» Source document:
• • • • • • •

Then occurred an action that would forever rankle the fen: the next release, In A Glass House (1973), wasn't optioned in the U.S. The reason given was that the members themselves weren't happy with the LP (hence the excusatory gimmick cover?). Ironically, it's now considered amongst the band's very best by crits and fans alike, most frequently rated as a masterpiece of the genre. Glass House provided Green his most vivid base to that point, probably owing to the fact that the ensemble was down one member. One of the Shulman trio, Phil, had exited, taking with him the reeds, sparing only brother Derek's occasional sax, also sacrificing a segment of the chorale. Already a sweat-intensive band, the load was now all the more burdensome. This pushed the guitarist into a more opalescent incarnation, becoming as fragmented as Minnear, splintering into a million voices and positions to keep the constantly shifting quilt whole and coherent. "Experience" detailed a little-noted aspect of Green's acumen: an Akkermanly lute-like style that forbade lightning runs, demanding strange fingerings to obtain unusual inflections. This repeated in the title track, where, amongst several voices, he reverted to a baroque fingerstyle well surpassing Renbourn and other more noted practitioners.

Free Hand (1975) cemented the group's complexity in blaring fashion. So far the best recorded example of their output, it was a dizzying exercise in offbeat polyrhythms and exultant compositions. Derek Shulman stepped up the sax presence while Minnear went bonkers, but Green's chords were often the songs' backbone - he was intricately entwined into the Gordian convolutions, as necessary to the trademark as any of the rest of the band. Dauntingly, the LP's vocals were breath-taking, as "On Reflection" amply demonstrated. Ending side one, the guitar intro counter-rhythm is expert: Green changes tone numerous times to bring out splashy hues, providing stark contrasts. The second side provides ever more opportunities to shine; he wasted none of them. The fretwork in "Time to Kill" alone is jaw-dropping, making the album his finest moment; on this one outing, he could rest his place in the pantheon, but more was to come.

Green then dominated Interview (1976) but the LP wasn't quite up to Free Hand's heights, perhaps for that very reason. Not that he was shirking or deficient, but the rest of the lads seemed a bit starkered, a trifle unparticipative. The energy was mostly there, the complexity shined as before, but something was missing and it appeared to lie in the rest of the ensemble. We'd soon see what it was. The tinny recording didn't help, as engineer Paul Northfield stepped into Gary Martin's large shoes, only having been the assistant on the earlier release. Green plies a gorgeous Ian Anderson-y acoustic 12-string in both "Empty City" and "I Lost my Head" but Minnear shows, in the harpsichord track, he's only going through the motions. Gary had lost his tandem. What was happening?

Assuaging this querulousness for a short while, the fabulous Playing the Fool (1977) issued, as good a documentation of the group in the raw as one could hope for. Taken from the European leg of a huge tour, it stands as one of rock's great live LP's and provided, for anyone waxing dubious, proof that the quintet could carry off its dizzying hyper-complexities in the flesh, providing an unshakable realization that Gentle Giant was composed of some of the finest musicians on the planet at that time. Those fortunate enough to have seen the tour - I caught the Santa Barbara date - can attest to their prowess. Green was perfectly on point, running through his entire bag of tricks, seamlessly zoned in on his comrades while carving a luminous path through everything. Surprisingly, never before having done so, he even took part in the twisting vocal tapestries. One must guess he's the semi-basso, as the part is one never before detected in the studio output. He also gives a brilliant accounting of acoustic techniques during "Excerpts from Octopus". Interview may have been a telling unleashing but this was the absolute best palette Green would ever receive.

• • • • • • •

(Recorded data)
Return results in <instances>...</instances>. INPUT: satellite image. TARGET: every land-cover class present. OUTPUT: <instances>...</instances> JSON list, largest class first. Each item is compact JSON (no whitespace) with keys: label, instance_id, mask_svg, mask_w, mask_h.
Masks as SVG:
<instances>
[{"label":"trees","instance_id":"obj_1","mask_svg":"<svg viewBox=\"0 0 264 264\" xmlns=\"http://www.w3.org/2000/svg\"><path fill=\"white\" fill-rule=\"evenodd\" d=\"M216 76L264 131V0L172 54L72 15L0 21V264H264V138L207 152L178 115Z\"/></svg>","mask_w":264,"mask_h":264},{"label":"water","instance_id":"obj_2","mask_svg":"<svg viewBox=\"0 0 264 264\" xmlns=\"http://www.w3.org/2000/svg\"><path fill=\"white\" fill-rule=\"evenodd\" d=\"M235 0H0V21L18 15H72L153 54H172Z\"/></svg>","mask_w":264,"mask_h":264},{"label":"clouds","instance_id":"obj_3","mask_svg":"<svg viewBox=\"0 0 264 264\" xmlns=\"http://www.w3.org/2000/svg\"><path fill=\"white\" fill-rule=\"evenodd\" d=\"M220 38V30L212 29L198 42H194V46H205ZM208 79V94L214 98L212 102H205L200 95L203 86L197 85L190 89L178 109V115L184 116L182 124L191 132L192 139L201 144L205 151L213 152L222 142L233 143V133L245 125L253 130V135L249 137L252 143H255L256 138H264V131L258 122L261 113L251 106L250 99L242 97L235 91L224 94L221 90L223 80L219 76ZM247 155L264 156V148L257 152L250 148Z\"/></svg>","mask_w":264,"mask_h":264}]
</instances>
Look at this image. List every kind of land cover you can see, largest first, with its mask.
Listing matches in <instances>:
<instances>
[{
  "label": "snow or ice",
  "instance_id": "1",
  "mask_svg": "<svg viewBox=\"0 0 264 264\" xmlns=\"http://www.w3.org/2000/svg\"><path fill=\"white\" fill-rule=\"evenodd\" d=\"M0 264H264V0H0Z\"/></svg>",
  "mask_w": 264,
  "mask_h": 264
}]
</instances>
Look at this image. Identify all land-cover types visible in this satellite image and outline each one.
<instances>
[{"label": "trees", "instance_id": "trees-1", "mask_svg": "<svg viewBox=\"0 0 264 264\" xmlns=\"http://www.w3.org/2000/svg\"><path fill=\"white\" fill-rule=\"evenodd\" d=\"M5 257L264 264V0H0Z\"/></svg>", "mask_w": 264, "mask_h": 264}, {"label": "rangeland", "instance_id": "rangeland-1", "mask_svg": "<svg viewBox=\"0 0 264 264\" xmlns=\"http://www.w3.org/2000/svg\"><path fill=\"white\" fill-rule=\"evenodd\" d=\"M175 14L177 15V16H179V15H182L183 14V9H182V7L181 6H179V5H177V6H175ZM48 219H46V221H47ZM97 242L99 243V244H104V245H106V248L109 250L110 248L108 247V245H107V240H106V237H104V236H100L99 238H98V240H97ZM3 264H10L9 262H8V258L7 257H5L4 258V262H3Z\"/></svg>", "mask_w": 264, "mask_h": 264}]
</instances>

• • • • • • •

» Tasks to perform:
A. Return the stretch of the Gentle Giant review from "Green then dominated" through "What was happening?", word for word.
B. Carry the Gentle Giant review forward from its final sentence.

» Per-task outputs:
A.
Green then dominated Interview (1976) but the LP wasn't quite up to Free Hand's heights, perhaps for that very reason. Not that he was shirking or deficient, but the rest of the lads seemed a bit starkered, a trifle unparticipative. The energy was mostly there, the complexity shined as before, but something was missing and it appeared to lie in the rest of the ensemble. We'd soon see what it was. The tinny recording didn't help, as engineer Paul Northfield stepped into Gary Martin's large shoes, only having been the assistant on the earlier release. Green plies a gorgeous Ian Anderson-y acoustic 12-string in both "Empty City" and "I Lost my Head" but Minnear shows, in the harpsichord track, he's only going through the motions. Gary had lost his tandem. What was happening?

B.
Of what came after, it would perhaps be kindest to say the group seemed to have decided that much simpler rock ditties were seen as the surest gamble for wider success. The lads hadn't achieved the huge across-the-boards reception so richly merited, certainly not like Yes or ELP, and, given the perpetual decision not to re-group (despite many calls from hard-core fans), it can only be hazarded that there was bitterness of some kind beneath the surface. Rightly so. When creating some of the best music in the history of rock, thereafter being left to third-string status, it absolutely has to be galling. Proving it, two of the ensemble have since gone into the business, on the executive side, and tellingly cultivated the "Nice way to earn a living but I don't want to talk about it" attitude.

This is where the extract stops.